Au 30 juin 2026, le Cameroun connaît une croissance à 3,7% avec le FMI en ligne de mire pour 2027

Au cours du premier semestre 2026, l’économie camerounaise a été marquée par deux signaux de politique publique qui ont structuré la conjoncture nationale. La Caisse autonome d’amortissement (CAA), qui en fait cas dans sa note de conjoncture mensuelle de la dette publique à fin juin 2026, rappelle « le Débat d’orientation budgétaire (DOB), qui a fixé le cap budgétaire du triennat 2027-2029, et la tenue du Comité de politique monétaire de la Banque des Etats de l’Afrique centrale (BEAC) ».

A ce propos, le DOB a dessiné une feuille de route articulée autour de quatre priorités. Ce sont « la conclusion d’un nouveau programme avec le Fonds monétaire international (FMI), le maintien de la dette publique sur une trajectoire soutenable, un recours accru aux partenariats public-privé, et la poursuite des investissements dans les infrastructures structurantes et les secteurs productifs ».

Le cadrage macroéconomique table sur une croissance de 3,5% en 2026, puis 3,7% en 2027, tirée principalement par le secteur non pétrolier, dont la progression atteindrait 4,3% en 2027. Sur le front des prix, l’inflation moyenne sur douze mois s’est établie à 2,6% en juin 2026, contre 4,1% un an plus tôt, repassant ainsi sous le seuil communautaire de convergence communautaire fixé à 3%. Les projections tablent sur 3,2% en 2027, avant un ralentissement progressif à 2,8% en 2029, sous l’hypothèse d’une inflation mondiale contenue et d’une politique de substitution aux importations menée à bien.

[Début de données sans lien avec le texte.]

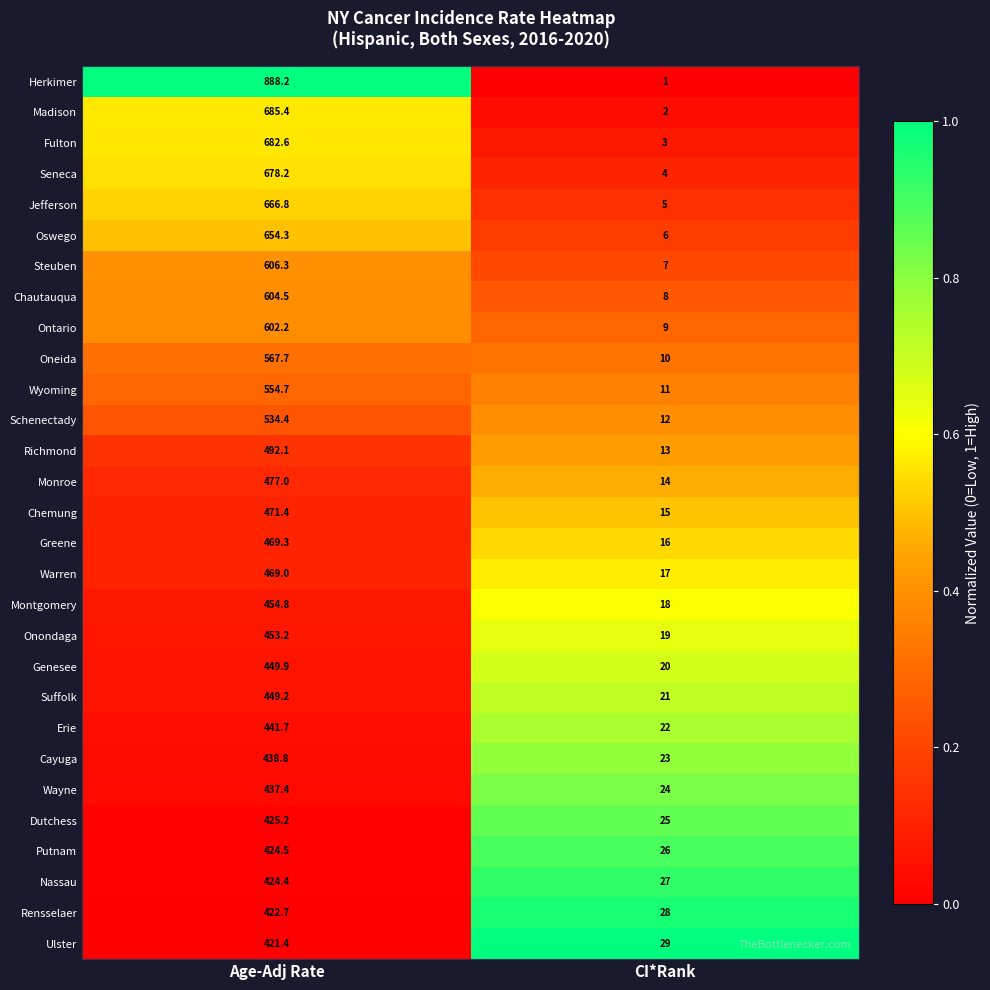

Which series changed the most between Age-Adj Rate and CI*Rank?

Herkimer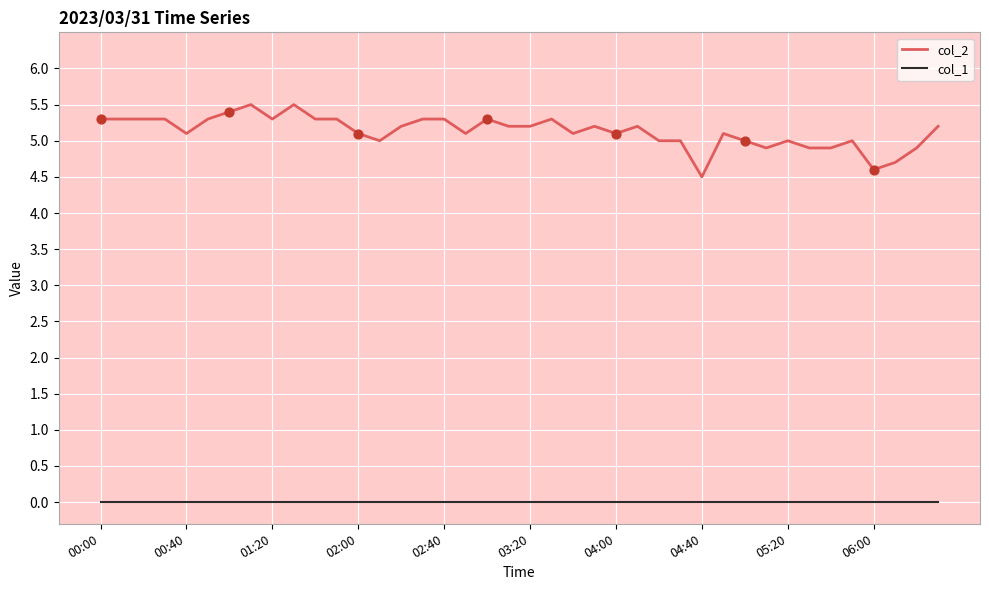

Which series has the widest spread of values?

col_2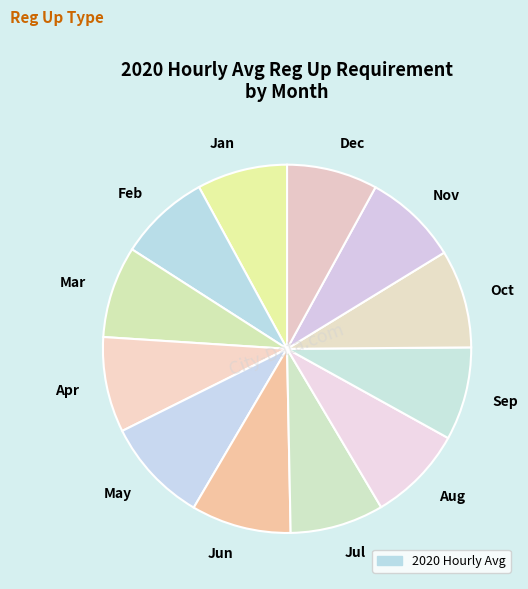

Is there any slice that represents more than half of the pie?

No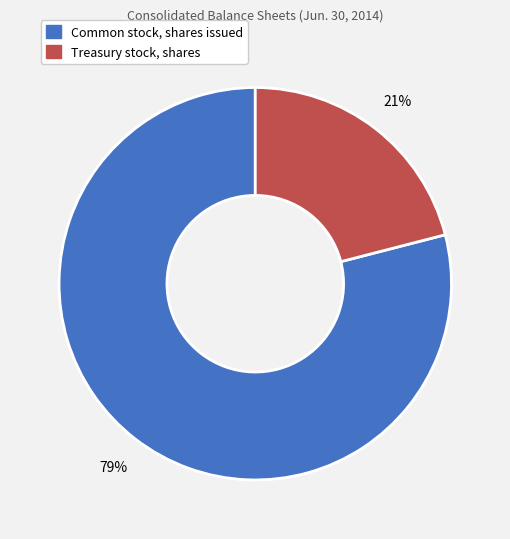

To the nearest percent, what is the average slice percentage?

50%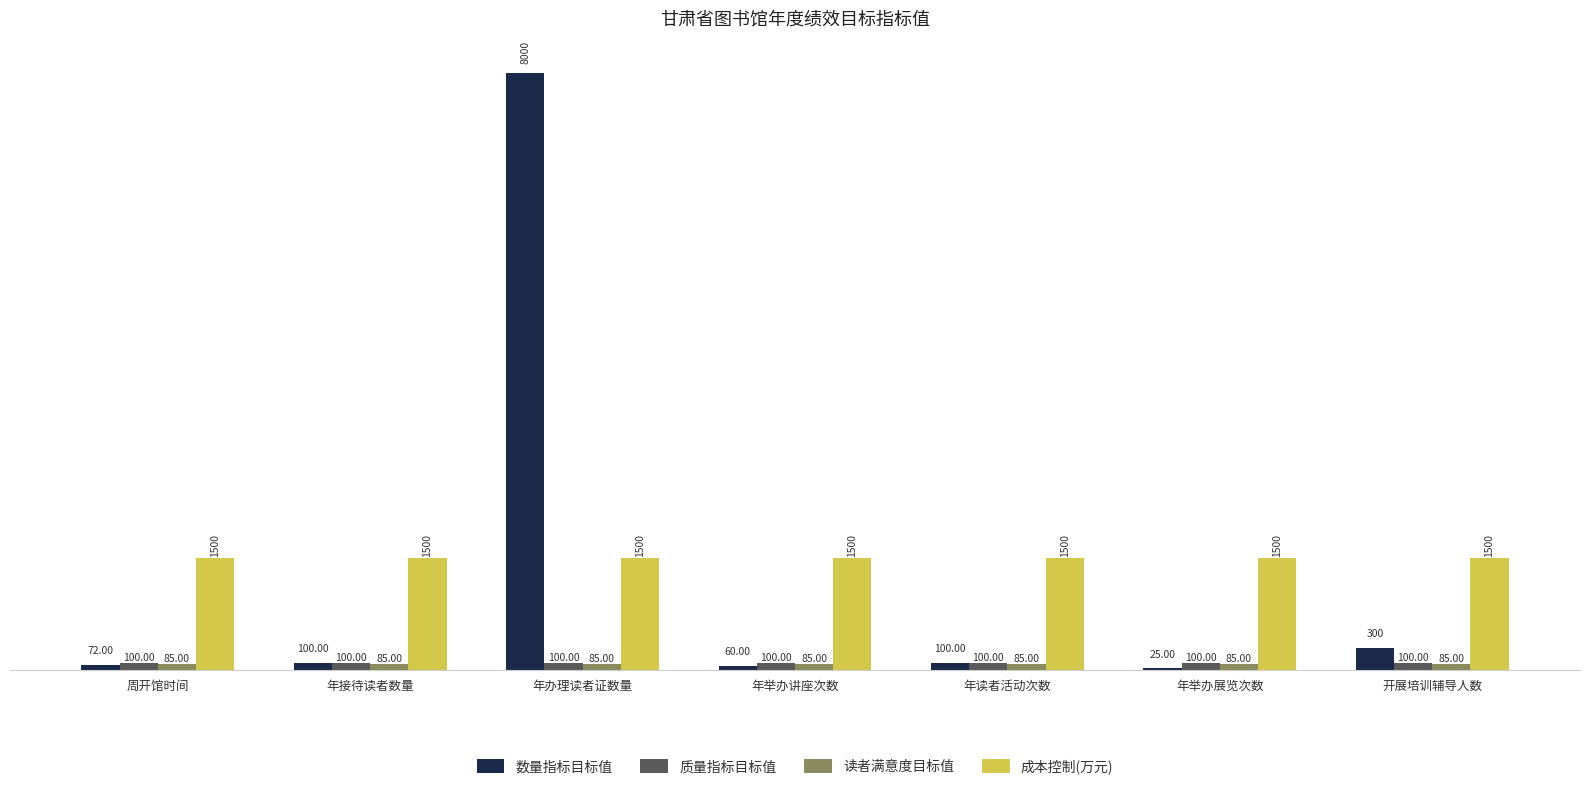

Between 周开馆时间 and 年读者活动次数, which series saw the biggest shift?

数量指标目标值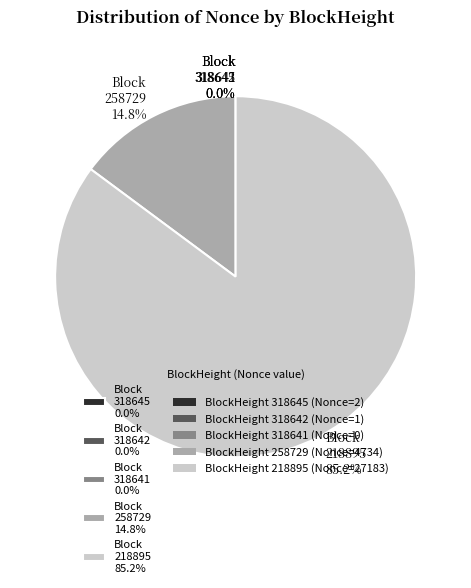

Which category has the biggest portion of the pie?

218895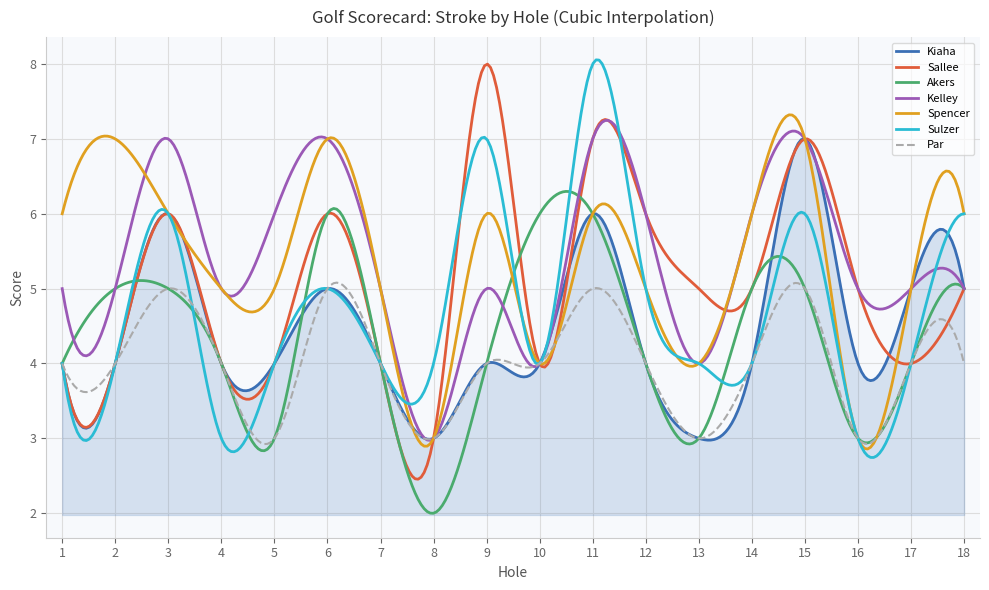

Does the chart have visible grid lines?

Yes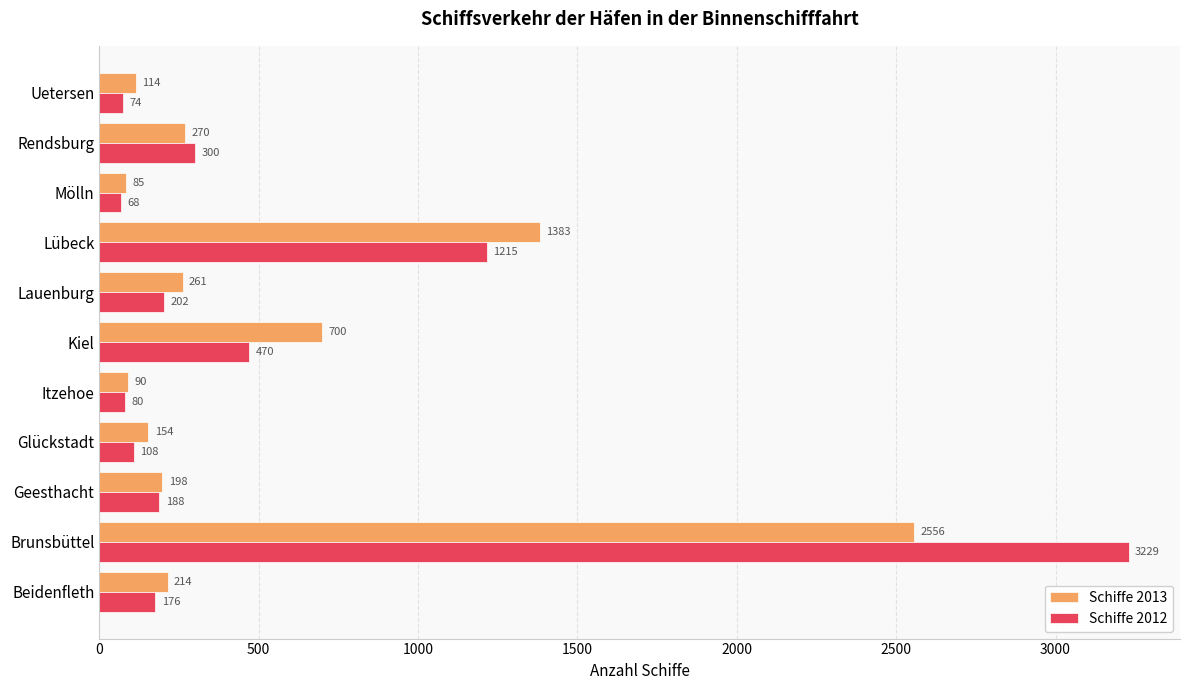

What is the sum of all Schiffe 2013 values?

6025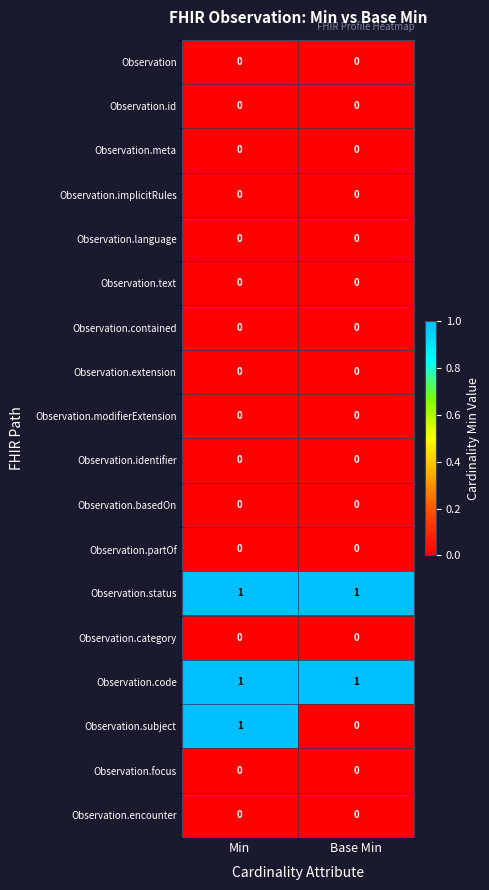

Which series has the widest spread of values?

Observation.subject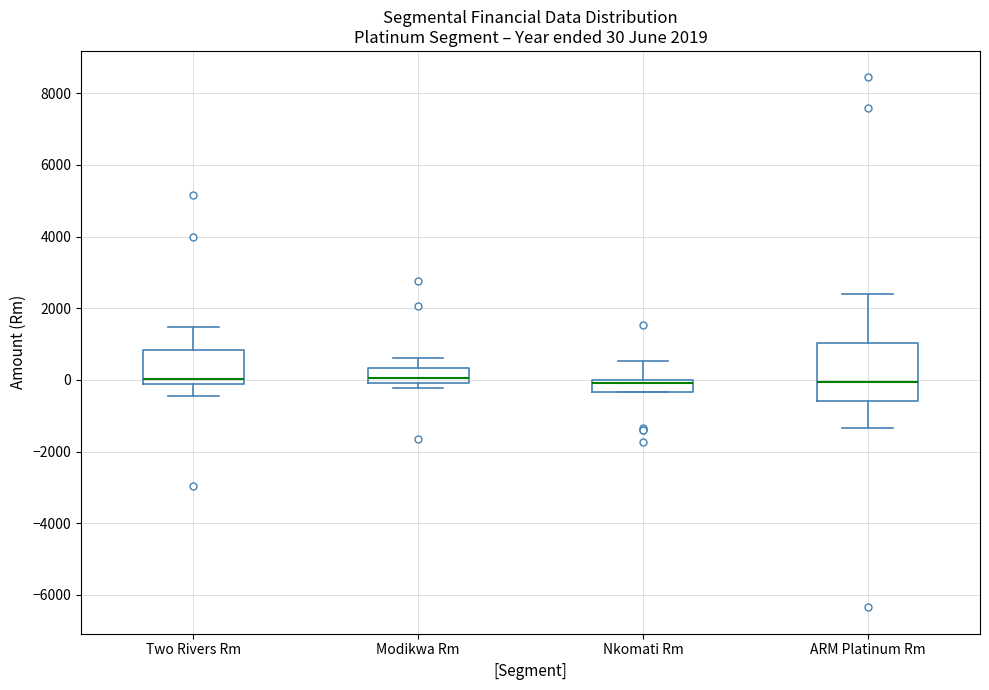

Which box is the tallest, from its lower edge to its upper edge?

ARM Platinum Rm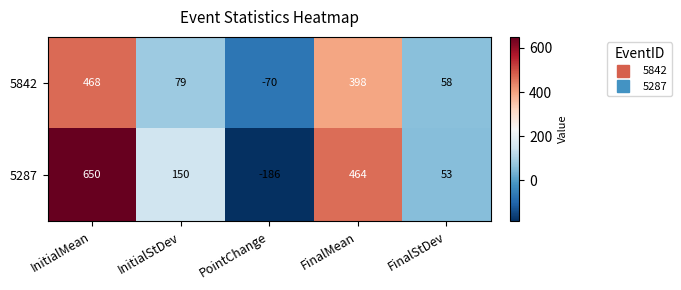

What is the sum of the 5287 values at FinalStDev and FinalMean?

517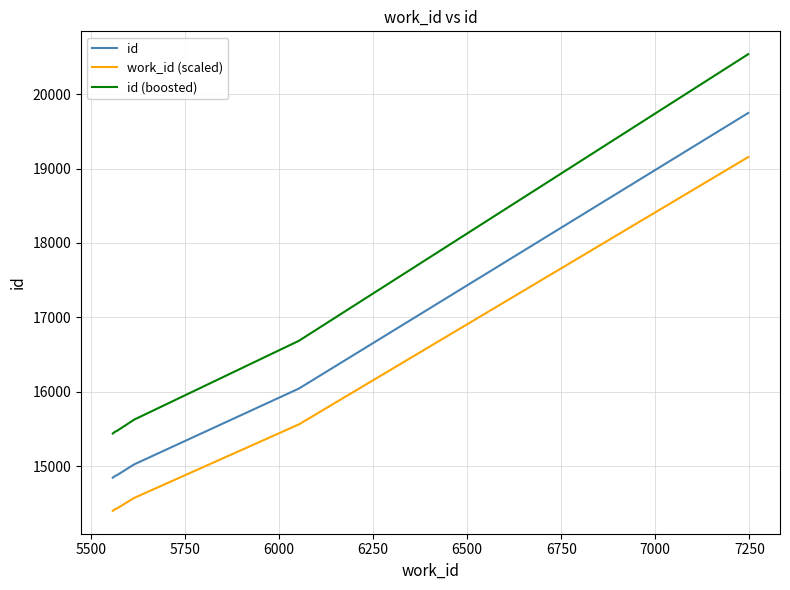

How many values in the id (boosted) series exceed 15472?

4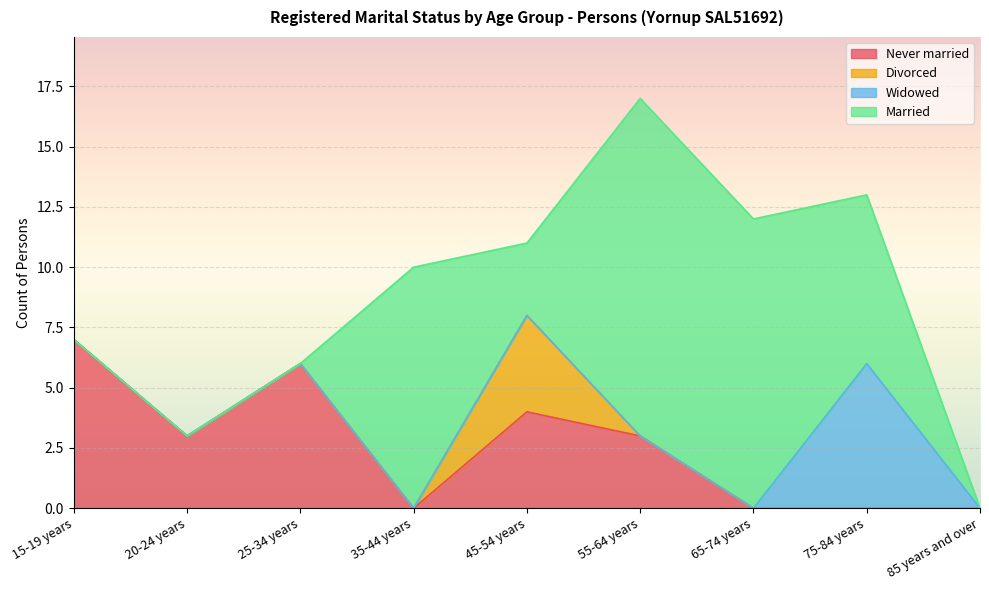

What are all the series names shown in the legend?

Never married, Divorced, Widowed, Married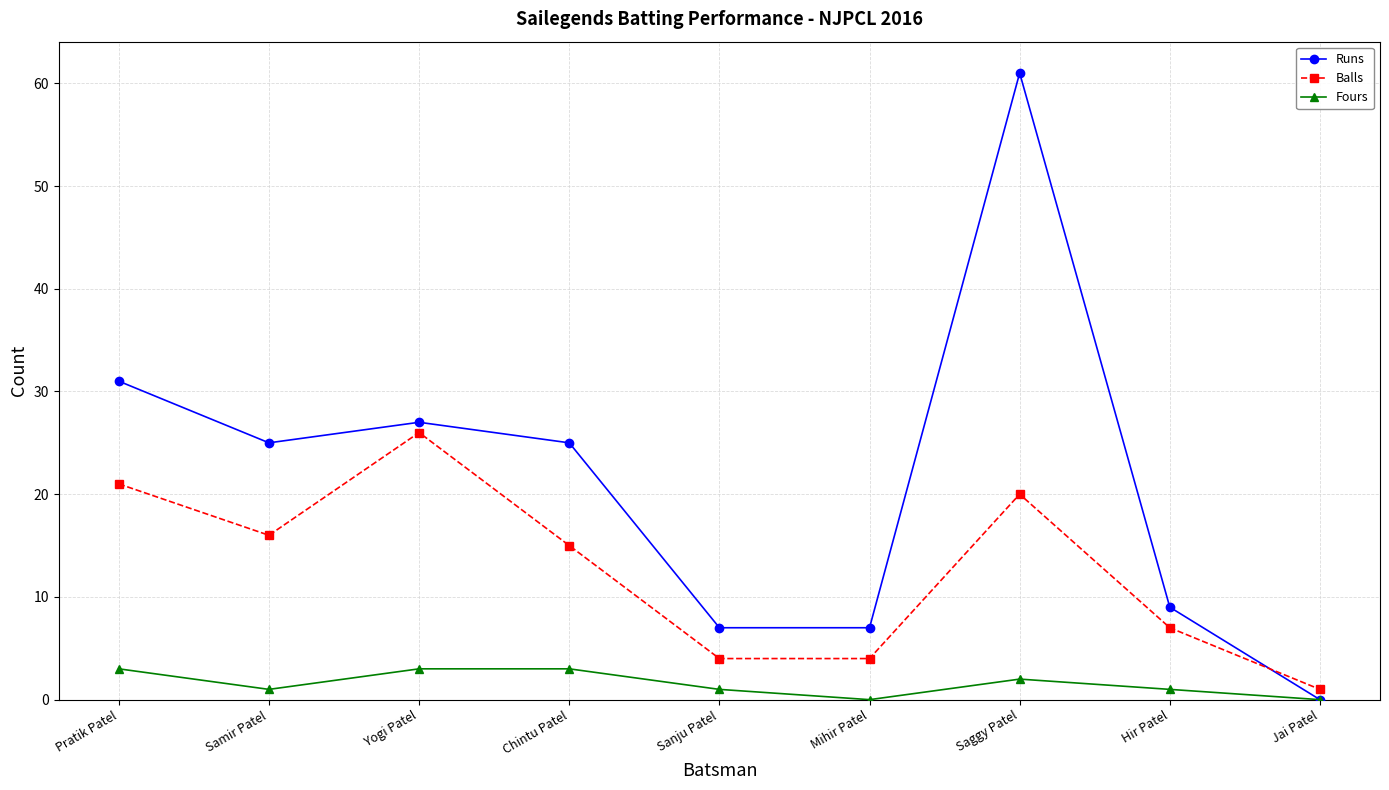

What is the difference between the Fours values at Saggy Patel and Jai Patel?

2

Le besoin de financement demeure toutefois substantiel. La Loi de Finances 2026 maintient un besoin global de 3.197 milliards de FCFA (près de 5,5 milliards USD), soit environ 8,8% du Produit intérieur brut (PIB), couvert à hauteur de 67% par des ressources extérieures. La remontée des rendements internationaux invite désormais à un séquencement prudent de la composante externe du programme d’emprunt, tandis que l’assouplissement monétaire décidé par la BEAC renforce l’attractivité relative de la dette régionale libellée en FCFA.

Le Cameroun poursuit néanmoins sa stratégie d’endettement 2026-2028 sur les marchés internationaux. Après 474 milliards de FCFA (environ 815 millions USD) déjà mobilisés à l’extérieur, le gouvernement camerounais prévoit de contracter un prêt à composante environnementale, sociale et de gouvernance (ESG) de 400 milliards de FCFA (environ 690 millions USD) avec l’appui de plusieurs partenaires financiers internationaux. Cette opération vise à diversifier les sources de financement, réduire le coût de la dette et élargir l’accès aux financements durables, via des mécanismes de garantie et de partage des risques.

Sur le commerce extérieur, le Cameroun pourrait bénéficier d’un accès renforcé au marché chinois, Pékin ayant décidé d’accorder une franchise de droits de douane à plusieurs filières d’exportation, notamment agricoles et halieutiques. Cette mesure devrait améliorer la compétitivité des produits camerounais, soutenir la diversification des exportations non pétrolières et accroître les recettes en devises.

La CAA indique par ailleurs que la sphère monétaire devrait connaître une expansion continue. En effet, la masse monétaire devrait progresser en moyenne de 9,8% sur 2027-2029, portée par une hausse de 8,1% des avoirs extérieurs et de 12,9% des crédits à l’économie, un signal de dynamisme du financement bancaire qui reste à confirmer dans les statistiques des prochains trimestres.